Strengths and limitations
A major strength of this study was the ability to target parents and to focus on parents living in provinces that have lower routine immunization coverage in Argentina. Using a randomized controlled survey experiment is a strong study design to detect effects of an intervention. Our study also demonstrates the usefulness of the Vaccine Trust Indicator as a short scale to measure general attitudes towards and trust in various aspects of vaccines and vaccination stakeholders [37].

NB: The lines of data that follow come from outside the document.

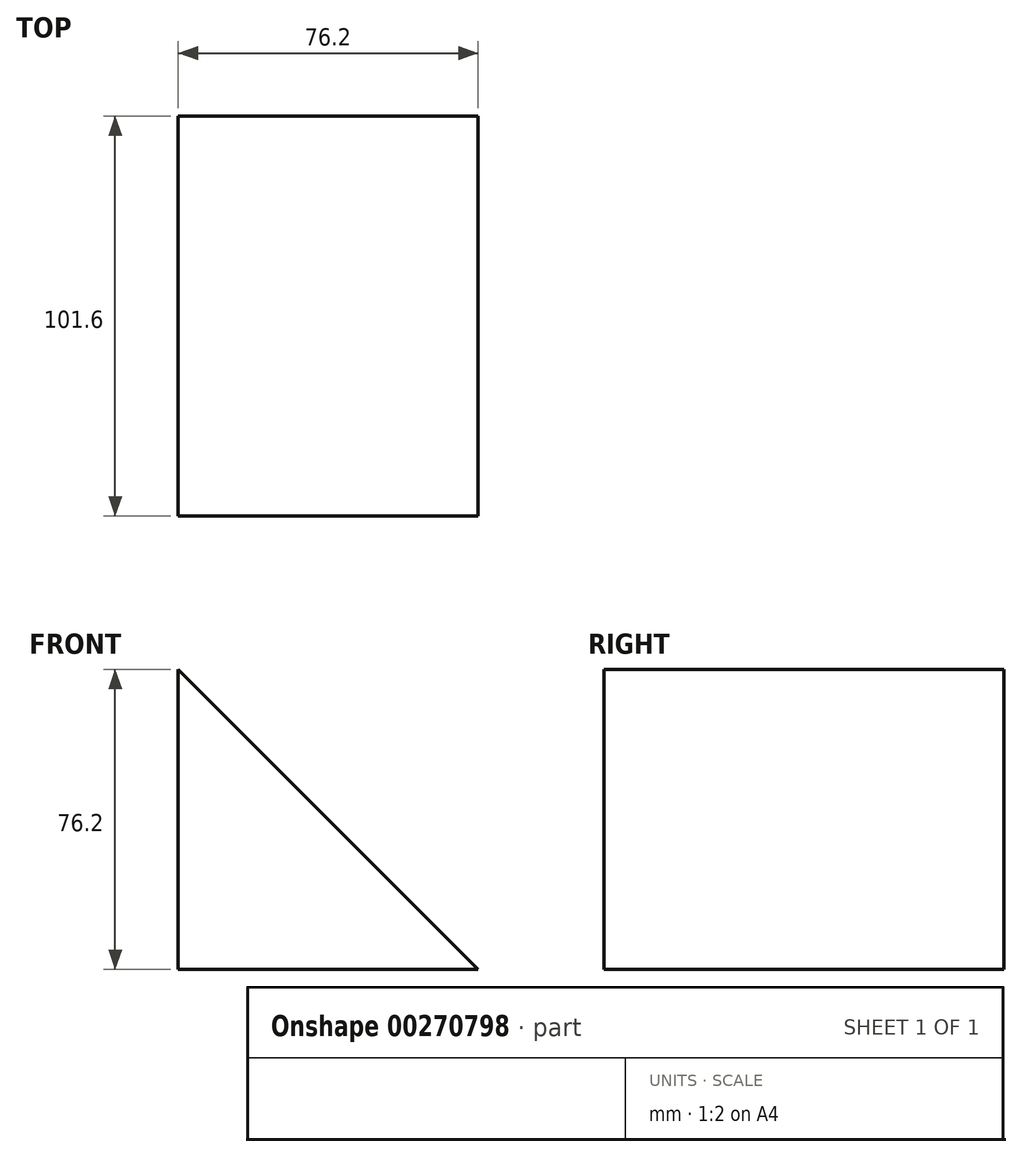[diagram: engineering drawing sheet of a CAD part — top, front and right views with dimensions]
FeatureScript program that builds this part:
annotation { "Feature Type Name" : "Feature", "Feature Type Description" : "" }
export const myFeature = defineFeature(function(context is Context, id is Id, definition is map)
    precondition{}
    {
        {
            var Q0;
            Q0=qCreatedBy(makeId("Front.planeOp"),FACE);
            var sketch = newSketch(context, id + "F0", { "sketchPlane" : qUnion([Q0])});
            skLineSegment(sketch, "E0", {"start": v(-47.74, 36.25) * mm, "end": v(-47.74, -39.95) * mm});
            skLineSegment(sketch, "E1", {"start": v(-47.74, -39.95) * mm, "end": v(28.46, -39.95) * mm});
            skLineSegment(sketch, "E2", {"start": v(-47.74, 36.25) * mm, "end": v(28.46, -39.95) * mm});
            skSolve(sketch);
        }
        {
            var Q0;
            Q0 = qSketchRegion(id + "F0", true);
            extrude(context, id + "F1", {"entities" : qUnion([Q0]), "depth" : 101.6 * mm});
        }
    });
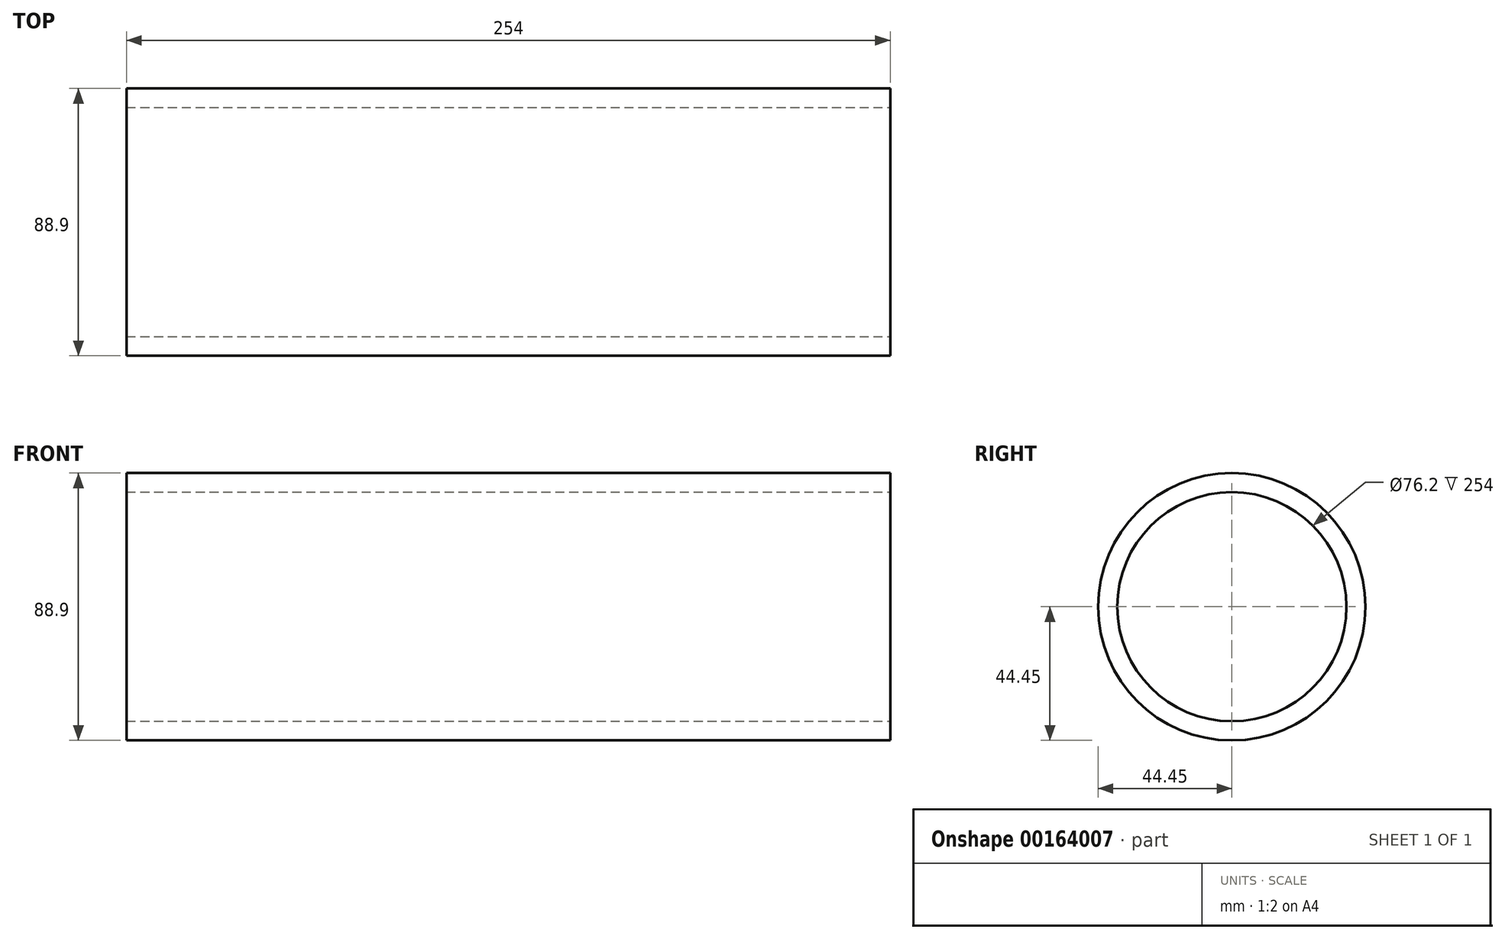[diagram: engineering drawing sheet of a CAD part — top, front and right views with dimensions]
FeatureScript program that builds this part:
annotation { "Feature Type Name" : "Feature", "Feature Type Description" : "" }
export const myFeature = defineFeature(function(context is Context, id is Id, definition is map)
    precondition{}
    {
        {
            var Q0;
            Q0=qCreatedBy(makeId("Right.planeOp"),FACE);
            var sketch = newSketch(context, id + "F0", { "sketchPlane" : qUnion([Q0])});
            skCircle(sketch, "E0", {"center": v(0, 0) * mm, "radius": 44.45 * mm});
            skCircle(sketch, "E1.0", {"center": v(0, 0) * mm, "radius": 38.1 * mm});
            skSolve(sketch);
        }
        {
            var Q0;
            Q0=makeQuery(id+"F0.imprint","IMPRINT",FACE,{"disambiguationData":[TD([[makeQuery(id+"F0.imprint","IMPRINT",EDGE,{"derivedFrom":sQuery(id+"F0.wireOp",EDGE,"E0")}),1.0]])]});
            extrude(context, id + "F1", {"entities" : qUnion([Q0]), "oppositeDirection" : true, "depth" : 254 * mm});
        }
    });
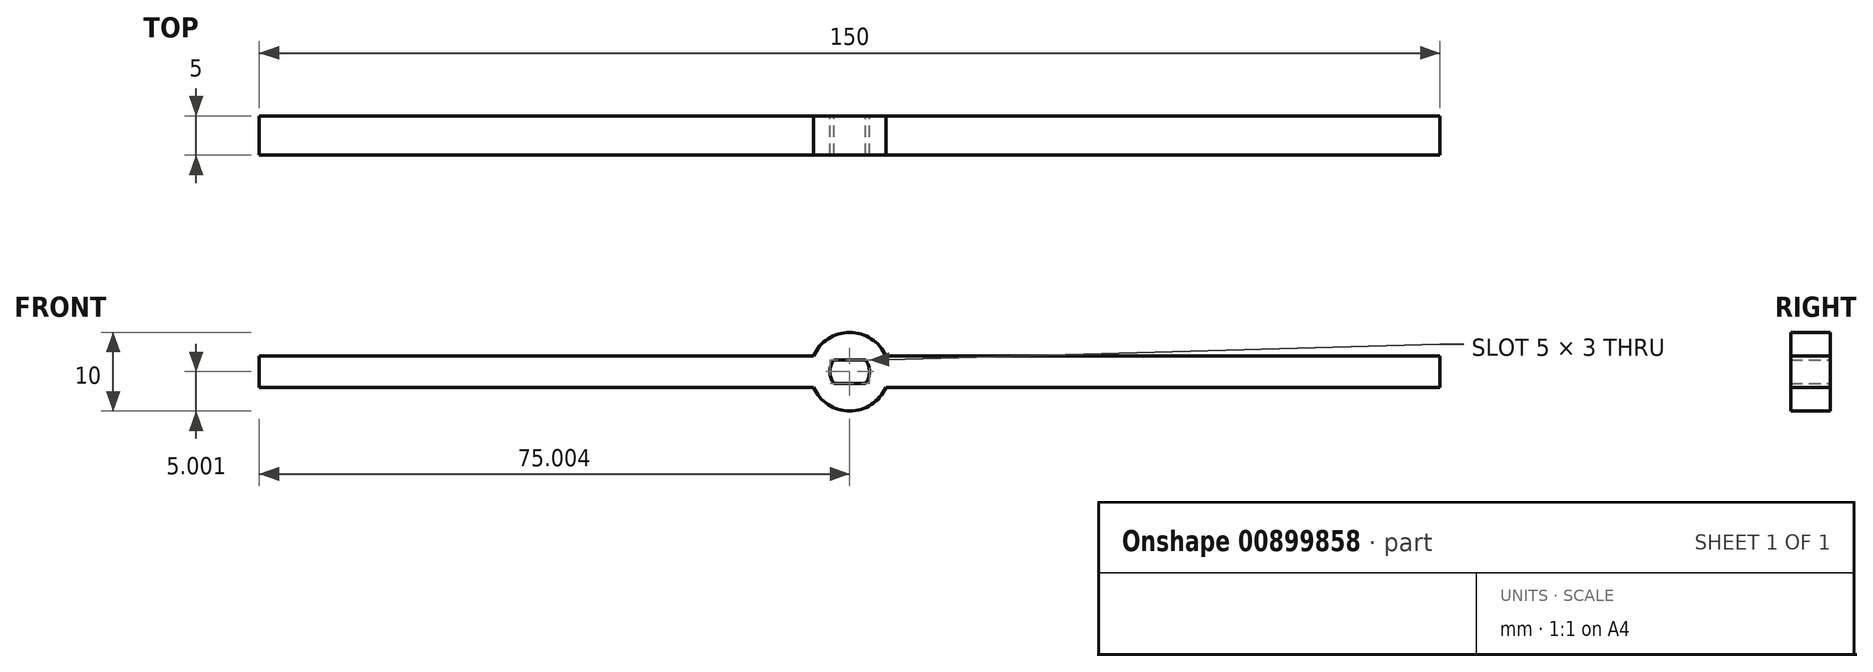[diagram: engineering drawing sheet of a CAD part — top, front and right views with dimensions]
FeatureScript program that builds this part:
annotation { "Feature Type Name" : "Feature", "Feature Type Description" : "" }
export const myFeature = defineFeature(function(context is Context, id is Id, definition is map)
    precondition{}
    {
        {
            var Q0;
            Q0=qCreatedBy(makeId("Front.planeOp"),FACE);
            var sketch = newSketch(context, id + "F0", { "sketchPlane" : qUnion([Q0])});
            skLineSegment(sketch, "E0.bottom", {"start": v(15.03, 35.76) * mm, "end": v(-55.38, 35.76) * mm});
            skLineSegment(sketch, "E0.top", {"start": v(15.03, 39.76) * mm, "end": v(-55.38, 39.76) * mm});
            skLineSegment(sketch, "E0.left", {"start": v(15.03, 35.76) * mm, "end": v(15.03, 39.76) * mm});
            skLineSegment(sketch, "E0.right", {"start": v(-134.97, 35.76) * mm, "end": v(-134.97, 39.76) * mm});
            skArc(sketch, "E1", {"start": v(-64.55, 35.76) * mm, "mid": v(-59.97, 32.76) * mm, "end": v(-55.38, 35.76) * mm});
            skLineSegment(sketch, "E2.trimOffspring", {"start": v(-64.55, 39.76) * mm, "end": v(-134.97, 39.76) * mm});
            skLineSegment(sketch, "E3.trimOffspring", {"start": v(-64.55, 35.76) * mm, "end": v(-134.97, 35.76) * mm});
            skArc(sketch, "E4.trimOffspring", {"start": v(-55.38, 39.76) * mm, "mid": v(-59.97, 42.76) * mm, "end": v(-64.55, 39.76) * mm});
            skArc(sketch, "E5", {"start": v(-61.97, 39.26) * mm, "mid": v(-62.47, 37.76) * mm, "end": v(-61.97, 36.26) * mm});
            skLineSegment(sketch, "E6.bottom", {"start": v(-57.97, 36.26) * mm, "end": v(-61.97, 36.26) * mm});
            skLineSegment(sketch, "E6.top", {"start": v(-57.97, 39.26) * mm, "end": v(-61.97, 39.26) * mm});
            skArc(sketch, "E7.trimOffspring", {"start": v(-57.97, 36.26) * mm, "mid": v(-57.47, 37.76) * mm, "end": v(-57.97, 39.26) * mm});
            skSolve(sketch);
        }
        {
            var Q0;
            Q0 = qSketchRegion(id + "F0", true);
            extrude(context, id + "F1", {"entities" : qUnion([Q0]), "depth" : 5 * mm, "offsetDistance" : 25 * mm});
        }
    });
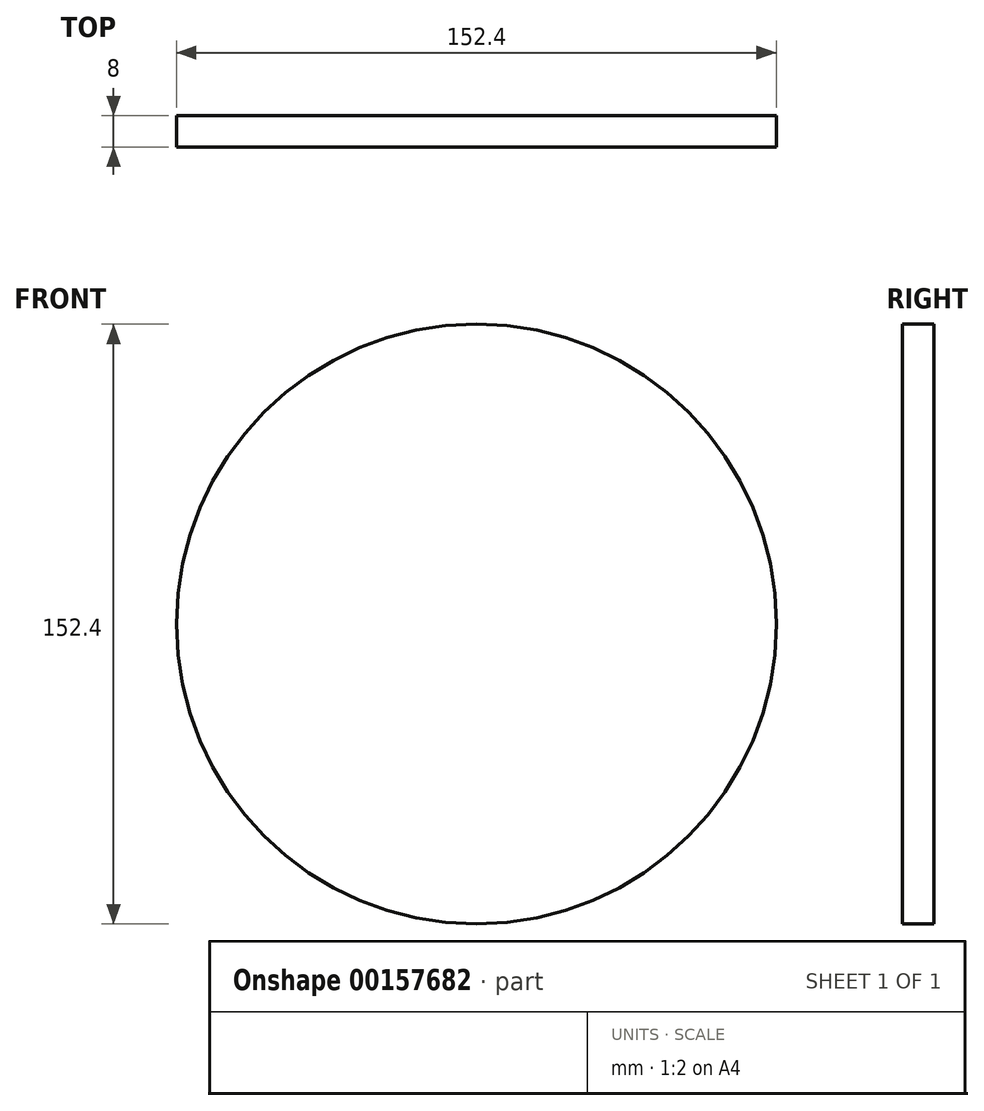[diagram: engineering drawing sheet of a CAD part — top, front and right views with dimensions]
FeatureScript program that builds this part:
annotation { "Feature Type Name" : "Feature", "Feature Type Description" : "" }
export const myFeature = defineFeature(function(context is Context, id is Id, definition is map)
    precondition{}
    {
        {
            var Q0;
            Q0=qCreatedBy(makeId("Front.planeOp"),FACE);
            var sketch = newSketch(context, id + "F0", { "sketchPlane" : qUnion([Q0])});
            skCircle(sketch, "E0", {"center": v(0, 0) * mm, "radius": 76.2 * mm});
            skSolve(sketch);
        }
        {
            var Q0;
            Q0 = qSketchRegion(id + "F0", true);
            extrude(context, id + "F1", {"entities" : qUnion([Q0]), "depth" : 8 * mm});
        }
    });
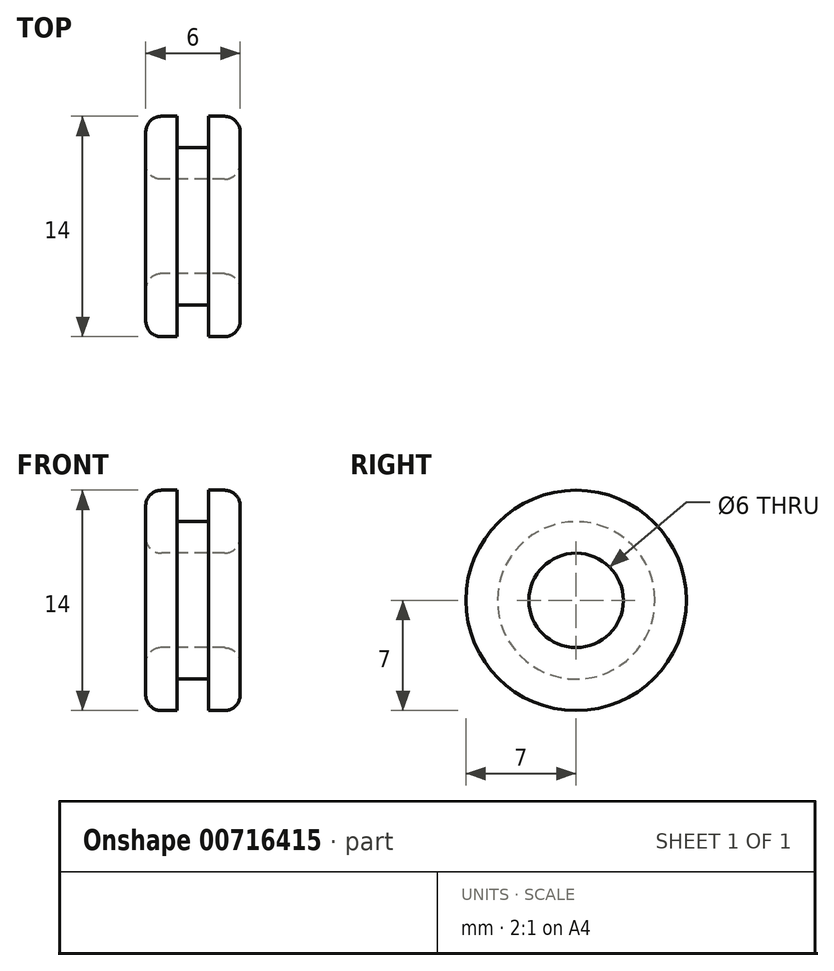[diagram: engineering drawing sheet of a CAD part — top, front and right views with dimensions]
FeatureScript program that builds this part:
annotation { "Feature Type Name" : "Feature", "Feature Type Description" : "" }
export const myFeature = defineFeature(function(context is Context, id is Id, definition is map)
    precondition{}
    {
        {
            var Q0;
            Q0=qCreatedBy(makeId("Top.planeOp"),FACE);
            var sketch = newSketch(context, id + "F0", { "sketchPlane" : qUnion([Q0])});
            skLineSegment(sketch, "E0", {"start": v(-5.48, 0) * mm, "end": v(9.24, 0) * mm, "construction": true});
            skLineSegment(sketch, "E1", {"start": v(-3, -3) * mm, "end": v(0, -3) * mm});
            skLineSegment(sketch, "E2", {"start": v(0, -3) * mm, "end": v(3, -3) * mm});
            skLineSegment(sketch, "E3", {"start": v(-3, -3) * mm, "end": v(-3, -6) * mm});
            skLineSegment(sketch, "E4", {"start": v(3, -3) * mm, "end": v(3, -6) * mm});
            skLineSegment(sketch, "E5", {"start": v(0, -5) * mm, "end": v(-1, -5) * mm});
            skLineSegment(sketch, "E6", {"start": v(0, -5) * mm, "end": v(1, -5) * mm});
            skLineSegment(sketch, "E7", {"start": v(-1, -5) * mm, "end": v(-1, -7) * mm});
            skLineSegment(sketch, "E8", {"start": v(1, -5) * mm, "end": v(1, -7) * mm});
            skPoint(sketch, "E9.orphan", {"position": v(-3, -6) * mm});
            skLineSegment(sketch, "E10", {"start": v(-1, -7) * mm, "end": v(-2, -7) * mm});
            skArc(sketch, "E11", {"start": v(-3, -6) * mm, "mid": v(-2.7, -6.7) * mm, "end": v(-2, -7) * mm});
            skLineSegment(sketch, "E12", {"start": v(1, -7) * mm, "end": v(2, -7) * mm});
            skArc(sketch, "E13", {"start": v(2, -7) * mm, "mid": v(2.7, -6.7) * mm, "end": v(3, -6) * mm});
            skSolve(sketch);
        }
        {
            var Q0;
            Q0 = qSketchRegion(id + "F0", true);
            var Q1;
            Q1=sQuery(id+"F0.wireOp",EDGE,"E0");
            revolve(context, id + "F1", {"surfaceOperationType" : NewSurfaceOperationType.NEW, "entities" : qUnion([Q0]), "axis" : qUnion([Q1]), "revolveType" : RevolveType.FULL});
        }
        {
            var Q0;
            Q0=makeQuery(id+"F1.opRevolve","SWEPT_EDGE",EDGE,{"disambiguationData":[OSD([sQuery(id+"F0.wireOp",EDGE,"E1"),sQuery(id+"F0.wireOp",EDGE,"E3")])]});
            var Q1;
            Q1=makeQuery(id+"F1.opRevolve","SWEPT_EDGE",EDGE,{"disambiguationData":[OSD([sQuery(id+"F0.wireOp",EDGE,"E2"),sQuery(id+"F0.wireOp",EDGE,"E4")])]});
            fillet(context, id + "F2", {"entities" : qUnion([Q0, Q1]), "radius" : 1 * mm, "tangentPropagation" : true, "allowEdgeOverflow" : false});
        }
    });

However, there are various limitations associated with the study. First, while most Argentinian parents are online, our survey likely missed those who have no internet connection. Our sample was also higher educated compared to the Argentinian adult population. The oversampling of the low vaccine coverage provinces, may have limited the representativeness of our sample. While we were able to randomize, there may have been unmeasured confounding. The intervention post comprised not only the purity violation text, but also a picture of a happy child who just got vaccinated, as well as the UNICEF logo. This may also have been responsible for the observed effect of the intervention. In our study the control group did not see any messages. Their experience of the study could therefore have been different compared to the intervention group, which could have potentially biased the results. Future studies could test the same image with different phrasings of a purity violation to determine what the driver of change is, or a control message with the same imagery. The study was conducted in partnership with UNICEF, a potentially credible voice in the childhood immunization space, which also could have influenced the results. Lastly, we used a crude method of identifying parents of undervaccinated children by grouping together parents whose children have not received any vaccines with those whose children are partially vaccinated or not following the national schedule. Vaccine decision making is complex, and future studies should ensure statistical power to be able to detect differences between various vaccination levels.
Despite these limitations, the findings indicate a strong effect of purity messaging on vaccine trust among parents in Argentina. This has promising implications for future message framing for health agencies charged with strengthening childhood vaccination coverage.